Mandarin’s Canadians-only deal is sweet, not sour
If there’s one thing Canadians love, it is free food.
To witness the lineups outside Honest Ed’s during the Christmas turkey giveaway each year was to be dazzled by our national fervour for gratis grub. You get a smaller taste of this zeal for complimentary chow at any “sample” kiosk in a grocery store. The staffer manning that makeshift booth in an apron could literally offer anything in a tiny paper cup — “Would you like to try a dust bunny flambéed in shaving cream?” — and there’d be cart gridlock as shoppers salivate for aloe vera.
You want to see a stampede? Sneak into the Star newsroom just before an all-office email goes out about free sandwiches or cookies or any foodstuff at the reception desk. My God, it’s like Black Friday outside a Best Buy. I’ve seen brilliant journalists jostle with colleagues and move at the speed of light for a day-old muffin.
But when it comes to free food, no good deed goes unpunished.
Behold the sour backlash to what should really just be a sweet Canada Day promotion from the good folks at Mandarin. To celebrate its 40th anniversary — the Chinese-Canadian restaurant chain is truly a great immigrant success story — Mandarin is offering a “free buffet meal” on July 1 to “all Canadian citizens.”
This is the fifth time Mandarin has served up free food.
But this time, for reasons that are baffling, there is deep-fried outrage.
The problem, according to the outraged, is that only Canadian citizens qualify. As the restaurant notes on its website, cheapo stomach-stuffers must provide “proof” they are Canadian, vis-à-vis a birth certificate, passport or citizenship card.
Granted, it’s a little odd to pack your travel documents before arriving at a Chinese restaurant that also offers potato salad and apple pie. But this entirely reasonable rule — this is a CANADA DAY CELEBRATION, for crying out loud — is now getting lambasted as “discriminatory” and “unCanadian.” Huh? There is talk of human-rights violations and threats of boycotts and possible lawsuits. Oh, Canada. It’s as if Mandarin decreed: “Free crab legs for anyone with green eyes and O-negative blood who is left-handed and blessed with a four-octave singing range.”
If you read the fine print on any contest or giveaway in this great land of ours, here are five words you’re likely to encounter: “Open only to Canadian residents.” That’s not bias or prejudice or an attack on newcomers or proof of nativist treachery — it’s a condition of entry, and it’s as controversial as a pair of comfy slippers.
Other asterisks for the free buffet include “no reservations” and “dress code in effect.” Does this mean timestrapped nudists can take Mandarin to the Human Rights Tribunal of Ontario?
We are a nation of rules. Or at least, we ought to be.

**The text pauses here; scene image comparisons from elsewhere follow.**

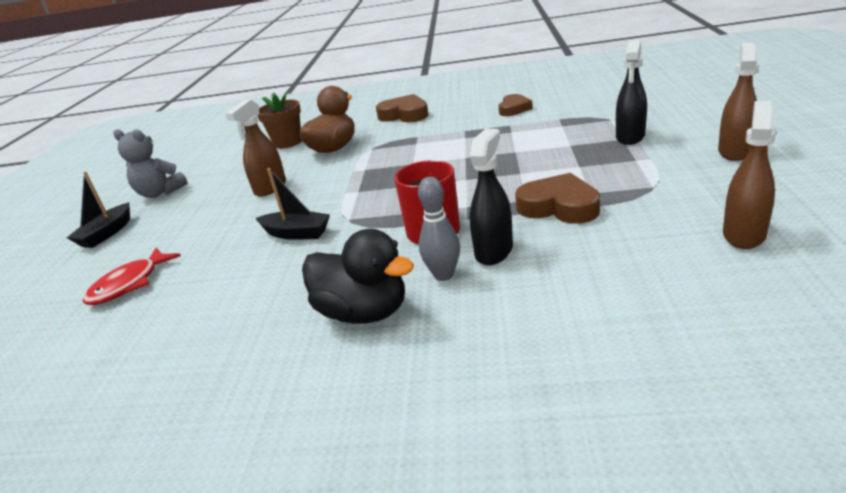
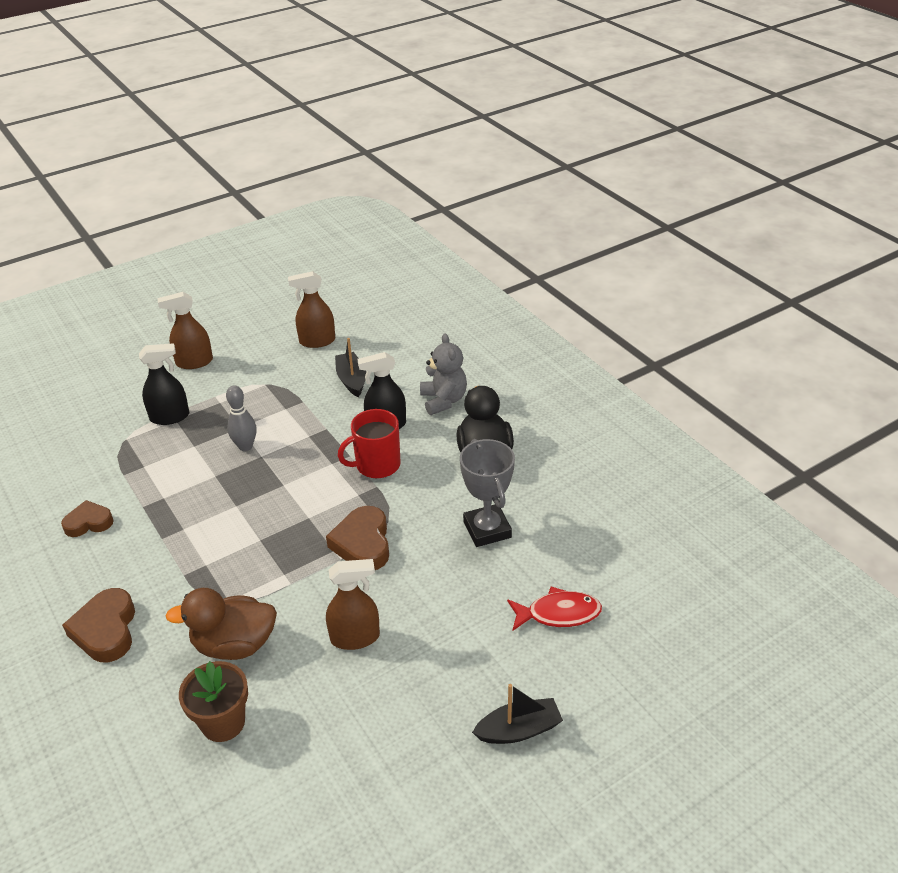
camera: 130 degrees left, 10 degrees up
(160, 193) = (416, 767): grey teddy bear -> grey teddy bear (443, 400)
(262, 275) = (487, 529): none -> grey trophy
(296, 233) = (424, 548): black boat -> black boat (352, 380)
(443, 275) = (425, 436): grey bowling pin -> grey bowling pin (245, 446)
(559, 206) = (312, 417): brown heart -> brown heart (363, 543)

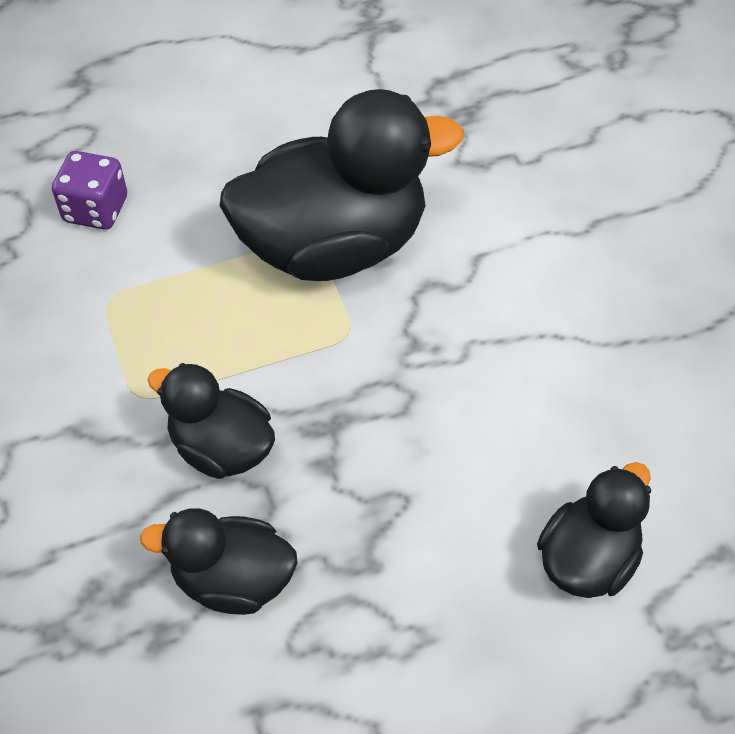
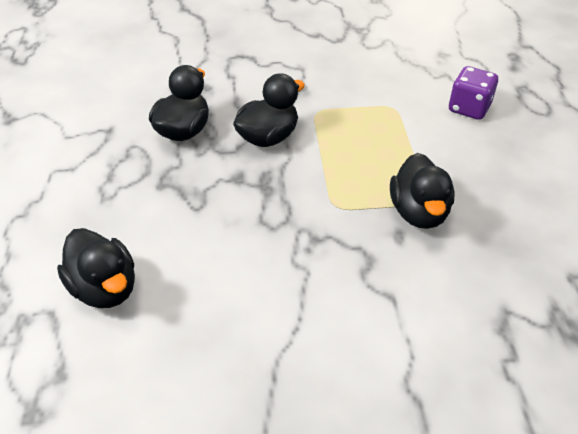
camera: 105 degrees right, 10 degrees down
(334, 246) = (418, 212): black duck -> black duck, size x0.53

Should non-citizens be allowed to vote? Should 10-yearolds buy cigarettes? Should someone who is almost legally blind, as I am, be allowed to get a pilot’s license? Should a millennial qualify for a senior’s discount at Shoppers Drug Mart? Should an able-bodied driver snag a handicapped parking spot because he’s in a rush?
No, no, no, no and absolutely not.
And in this age of ridiculous outrage, do the entitled snowflakes now piling on Mandarin — these are the same lax-rule monsters who sneak a 10th item into the 1-9 Express Lane or who believe Scrabble is grossly unjust to the illiterate — not understand that restaurants are totally free to ad-lib their on-the-house policies?
There is no place for the state in the bedrooms and buffets of the nation.
Have you ever hit up a local joint with someone famous? I’ve done that a few times and it’s an eye-opener. All kinds of free stuff starts landing on the table without warning or explanation. And it’s not just celebrities who get gustatory comps.
The key to free food is special occasions, you know, like Canada Day.
Ed Mirvish wasn’t giving away free turkeys on some random Tuesday in July.
That said, when I’m out for dinner and see another patron react with startled glee as a group of servers carries forth a slab of chocolate cake with a twinkling candle while belting out a bastardized version of “Happy Birthday,” I never think, “Hey, where’s my free dessert? This is discrimination! This is un-Canadian!”
I just realize, oh yeah, it’s not my birthday.
If I owned a restaurant — and it’s always been a dream — I think I’d give free food to anyone who was not mortally offended by Mandarin’s 2019 Canada Day promotion this long weekend. The company does not deserve this blowback. This is an act of goodwill. Mandarin is giving free food to CANADIANS because they are grateful for everything CANADA has given to them.
It’s a nice gesture, end of story.
To conclude otherwise is to binge at a smorgasbord of silliness.